Requirement >> Every line of the entries below that carries the string "extends" should be copied.

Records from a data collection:
--------------------------------

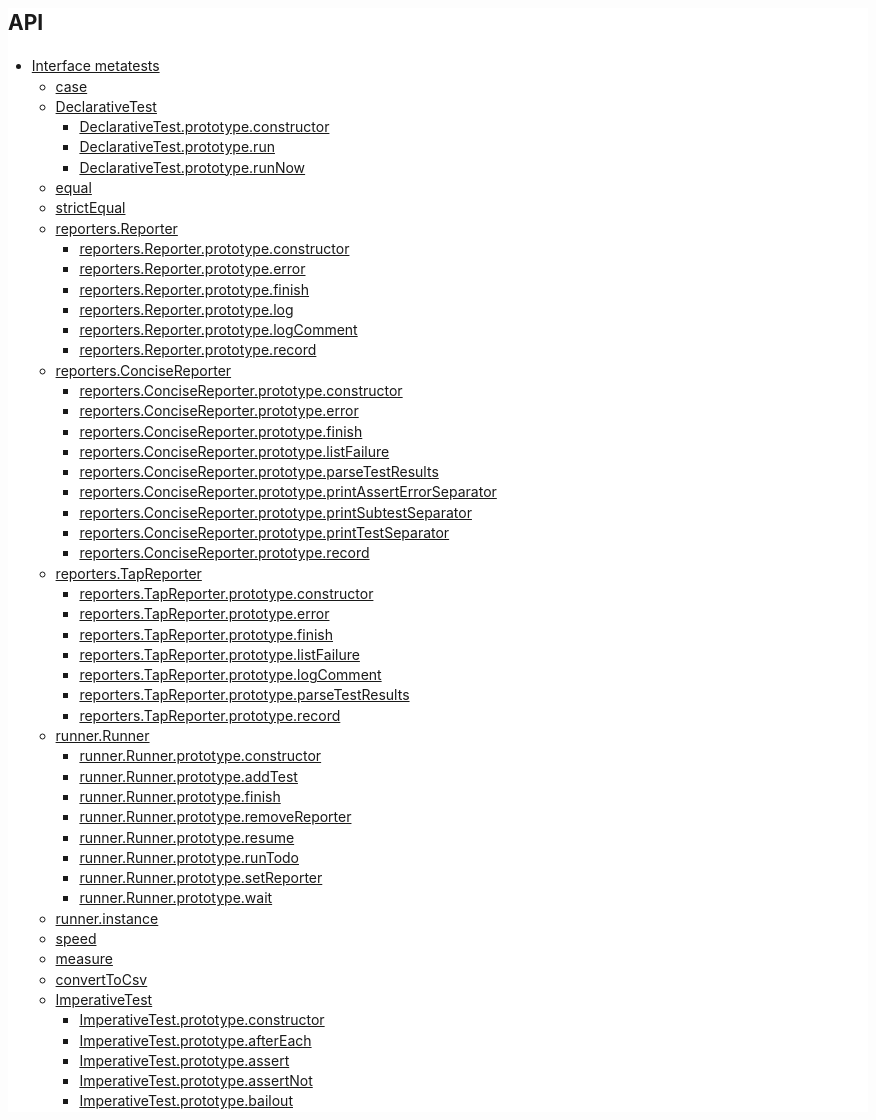 ## API

- [Interface metatests](#interface-metatests)
  - [case](#casecaption-namespace-list-runner)
  - [DeclarativeTest](#class-declarativetest-extends-test)
    - [DeclarativeTest.prototype.constructor](#declarativetestprototypeconstructorcaption-namespace-list-options)
    - [DeclarativeTest.prototype.run](#declarativetestprototyperun)
    - [DeclarativeTest.prototype.runNow](#declarativetestprototyperunnow)
  - [equal](#equalval1-val2)
  - [strictEqual](#strictequalval1-val2)
  - [reporters.Reporter](#class-reportersreporter)
    - [reporters.Reporter.prototype.constructor](#reportersreporterprototypeconstructoroptions)
    - [reporters.Reporter.prototype.error](#reportersreporterprototypeerrortest-error)
    - [reporters.Reporter.prototype.finish](#reportersreporterprototypefinish)
    - [reporters.Reporter.prototype.log](#reportersreporterprototypelogargs)
    - [reporters.Reporter.prototype.logComment](#reportersreporterprototypelogcommentargs)
    - [reporters.Reporter.prototype.record](#reportersreporterprototyperecordtest)
  - [reporters.ConciseReporter](#class-reportersconcisereporter-extends-reporter)
    - [reporters.ConciseReporter.prototype.constructor](#reportersconcisereporterprototypeconstructoroptions)
    - [reporters.ConciseReporter.prototype.error](#reportersconcisereporterprototypeerrortest-error)
    - [reporters.ConciseReporter.prototype.finish](#reportersconcisereporterprototypefinish)
    - [reporters.ConciseReporter.prototype.listFailure](#reportersconcisereporterprototypelistfailuretest-res-message)
    - [reporters.ConciseReporter.prototype.parseTestResults](#reportersconcisereporterprototypeparsetestresultstest-subtest)
    - [reporters.ConciseReporter.prototype.printAssertErrorSeparator](#reportersconcisereporterprototypeprintasserterrorseparator)
    - [reporters.ConciseReporter.prototype.printSubtestSeparator](#reportersconcisereporterprototypeprintsubtestseparator)
    - [reporters.ConciseReporter.prototype.printTestSeparator](#reportersconcisereporterprototypeprinttestseparator)
    - [reporters.ConciseReporter.prototype.record](#reportersconcisereporterprototyperecordtest)
  - [reporters.TapReporter](#class-reporterstapreporter-extends-reporter)
    - [reporters.TapReporter.prototype.constructor](#reporterstapreporterprototypeconstructoroptions)
    - [reporters.TapReporter.prototype.error](#reporterstapreporterprototypeerrortest-error)
    - [reporters.TapReporter.prototype.finish](#reporterstapreporterprototypefinish)
    - [reporters.TapReporter.prototype.listFailure](#reporterstapreporterprototypelistfailuretest-res-offset)
    - [reporters.TapReporter.prototype.logComment](#reporterstapreporterprototypelogcommentargs)
    - [reporters.TapReporter.prototype.parseTestResults](#reporterstapreporterprototypeparsetestresultstest-offset--0)
    - [reporters.TapReporter.prototype.record](#reporterstapreporterprototyperecordtest)
  - [runner.Runner](#class-runnerrunner-extends-eventemitter)
    - [runner.Runner.prototype.constructor](#runnerrunnerprototypeconstructoroptions)
    - [runner.Runner.prototype.addTest](#runnerrunnerprototypeaddtesttest)
    - [runner.Runner.prototype.finish](#runnerrunnerprototypefinish)
    - [runner.Runner.prototype.removeReporter](#runnerrunnerprototyperemovereporter)
    - [runner.Runner.prototype.resume](#runnerrunnerprototyperesume)
    - [runner.Runner.prototype.runTodo](#runnerrunnerprototyperuntodoactive--true)
    - [runner.Runner.prototype.setReporter](#runnerrunnerprototypesetreporterreporter)
    - [runner.Runner.prototype.wait](#runnerrunnerprototypewait)
  - [runner.instance](#runnerinstance)
  - [speed](#speedcaption-count-cases)
  - [measure](#measurecases-options)
  - [convertToCsv](#converttocsvresults)
  - [ImperativeTest](#class-imperativetest-extends-test)
    - [ImperativeTest.prototype.constructor](#imperativetestprototypeconstructorcaption-func-options)
    - [ImperativeTest.prototype.afterEach](#imperativetestprototypeaftereachfunc)
    - [ImperativeTest.prototype.assert](#imperativetestprototypeassertvalue-message)
    - [ImperativeTest.prototype.assertNot](#imperativetestprototypeassertnotvalue-message)
    - [ImperativeTest.prototype.bailout](#imperativetestprototypebailouterr-message)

--------------------------------

Finished exercise >>
  - [DeclarativeTest](#class-declarativetest-extends-test)
  - [reporters.ConciseReporter](#class-reportersconcisereporter-extends-reporter)
  - [reporters.TapReporter](#class-reporterstapreporter-extends-reporter)
  - [runner.Runner](#class-runnerrunner-extends-eventemitter)
  - [ImperativeTest](#class-imperativetest-extends-test)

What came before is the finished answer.